Pre session command task will be used to create the file with the session start time stamp. 

echo %DATE:~10,4%-%DATE:~4,2%-%DATE:~7,2% %TIME:~0,2%:%TIME:~3,2%:%TIME:~6,2%,
$PMSourceFileDir\$PMWorkflowName_stat.txt

Post Session Success Command Task

Post session success command task will be used to append the file, which is created in the pre session command with session run details. This will capture the SUCCESS status along with other session run details.

echo %DATE:~10,4%-%DATE:~4,2%-%DATE:~7,2% %TIME:~0,2%:%TIME:~3,2%:%TIME:~6,2%,$PMSessionName,
$PMSTG_CUSTOMER_MASTER@TableName,
$PMINS_CUSTOMER_MASTER@TableName,
$PMSQ_STG_CUSTOMER_MASTER@numAffectedRows,
$PMINS_CUSTOMER_MASTER@numAffectedRows,
$PMUPD_CUSTOMER_MASTER@numAffectedRows,
$PMINS_CUSTOMER_MASTER@numRejectedRows,
SUCCESS,
>> $PMSourceFileDir\$PMWorkflowName_stat.txt

Post Session Failure Command Task

Post session failure command task will be used to append the file, which is created in the pre session command with session run details. This will capture the FAILURE status along with other session run details.

echo %DATE:~10,4%-%DATE:~4,2%-%DATE:~7,2% %TIME:~0,2%:%TIME:~3,2%:%TIME:~6,2%,$PMSessionName,
$PMSTG_CUSTOMER_MASTER@TableName,
$PMINS_CUSTOMER_MASTER@TableName,
$PMSQ_STG_CUSTOMER_MASTER@numAffectedRows,
$PMINS_CUSTOMER_MASTER@numAffectedRows,
$PMUPD_CUSTOMER_MASTER@numAffectedRows,
$PMINS_CUSTOMER_MASTER@numRejectedRows,
FAILURE,
>> $PMSourceFileDir\$PMWorkflowName_stat.txt

Note : 
  • Pre/Post session commands need to be changed based on Informatica server operating system.
  • Highlighted part of the script need to be change based on the source, target table instance name used in the mapping.

III. Reusable session

Reusable Mapping

A reusable mapping will be created to read data from the comma delimited file generated by the pre/post session command task. Below is the mapping created with an expression transformation to populate additional columns required in the target table 'ETL_PROCESS_STAT'
    • ETL_RUN_DATE :- TRUNC(SESSSTARTTIME)
    • ETL_CREATE_TIME :- SESSSTARTTIME
    • ETL_UPDATE_TIME :- SESSSTARTTIME
    • ETL_START_TIME :- TO_DATE(LTRIM(RTRIM(ETL_START_TIME)),'YYYY-MM-DD HH24:MI:SS')
    • ETL_END_TIME :- TO_DATE(LTRIM(RTRIM(ETL_END_TIME)),'YYYY-MM-DD HH24:MI:SS')
ETL Framework mapping

Reusable Session

A reusable session will be created based on the mapping created in the last step.

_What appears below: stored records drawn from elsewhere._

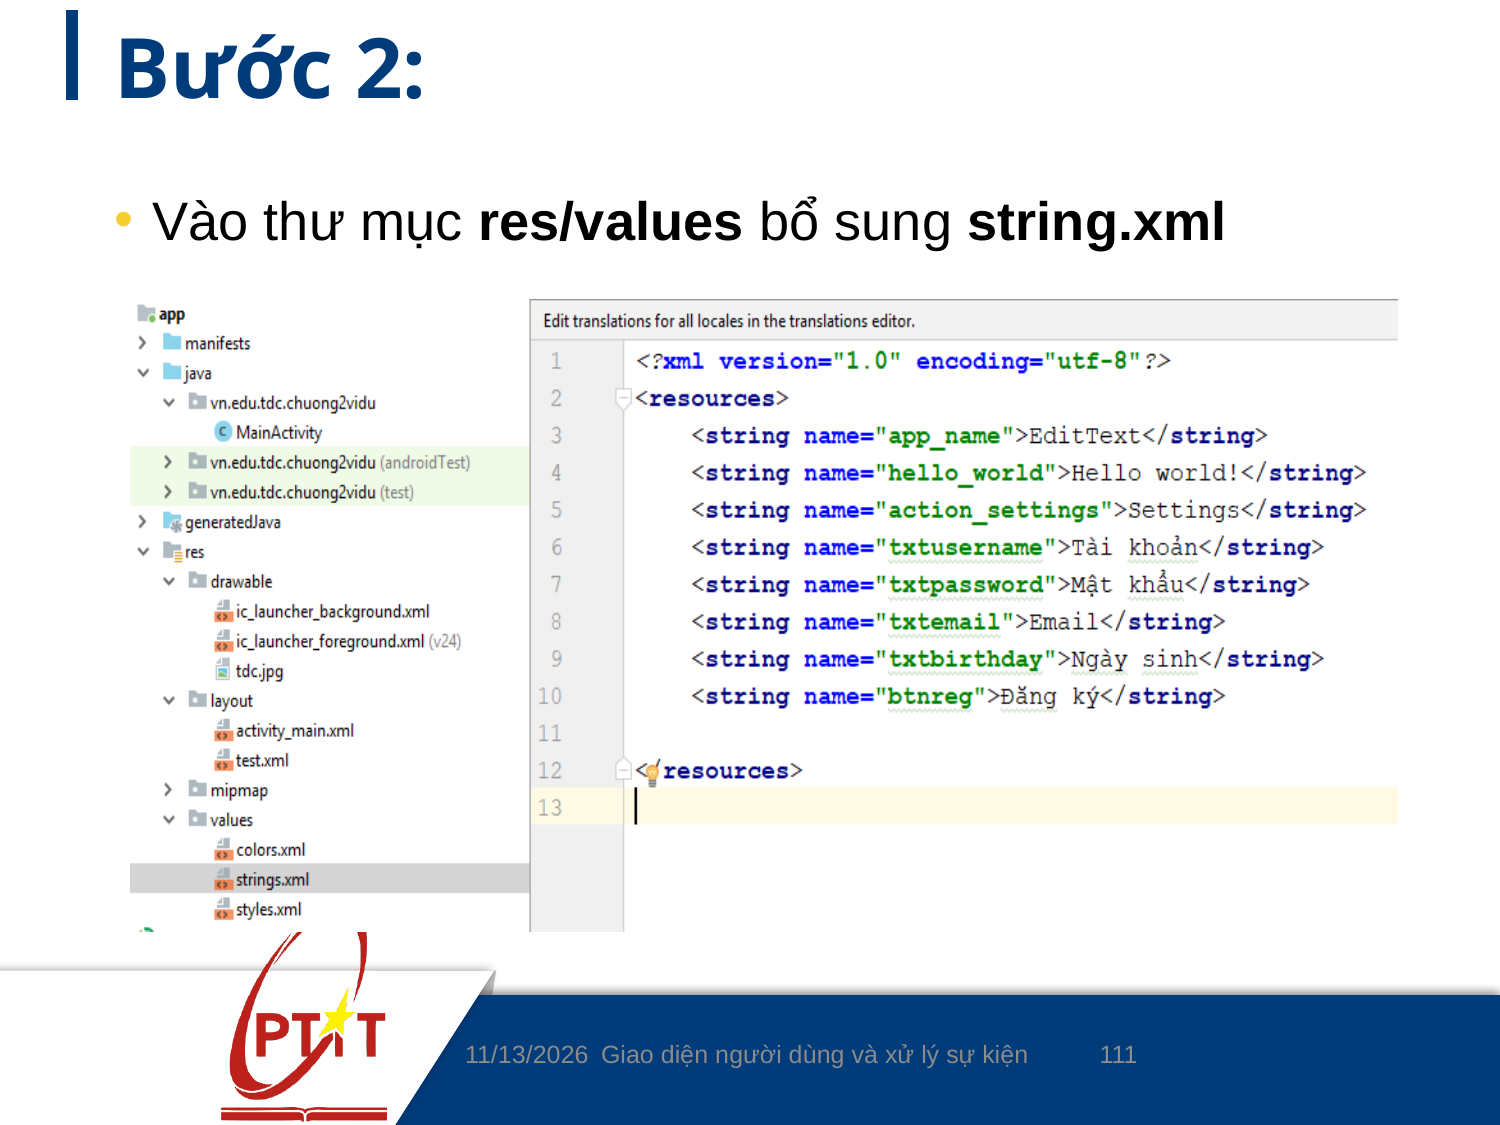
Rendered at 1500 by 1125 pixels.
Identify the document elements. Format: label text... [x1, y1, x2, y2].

footer Giao diện người dùng và xử lý sự kiện [561, 1023, 815, 1084]
slide_number 111 [815, 1023, 1153, 1084]
title Bước 2: [99, 5, 1394, 138]
list Vào thư mục res/values bổ sung string.xml [99, 162, 1394, 882]
picture [129, 299, 1398, 1122]
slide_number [450, 1023, 561, 1084]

Session will be configured to read data from the file created by the pre/post session command as shown below.

Note : Make sure the Source File Directory and Source File name are given correctly based on the file generated by pre/post session command

etl framework session

Framework implementation in a workflow

Shown below is a workflow using Operational Metadata logging framework. Pre/Post session command to generate file with session run details will be in the first session, The reusable session will be connected after to read data from the file and load into ETL_PROCESS_STAT table.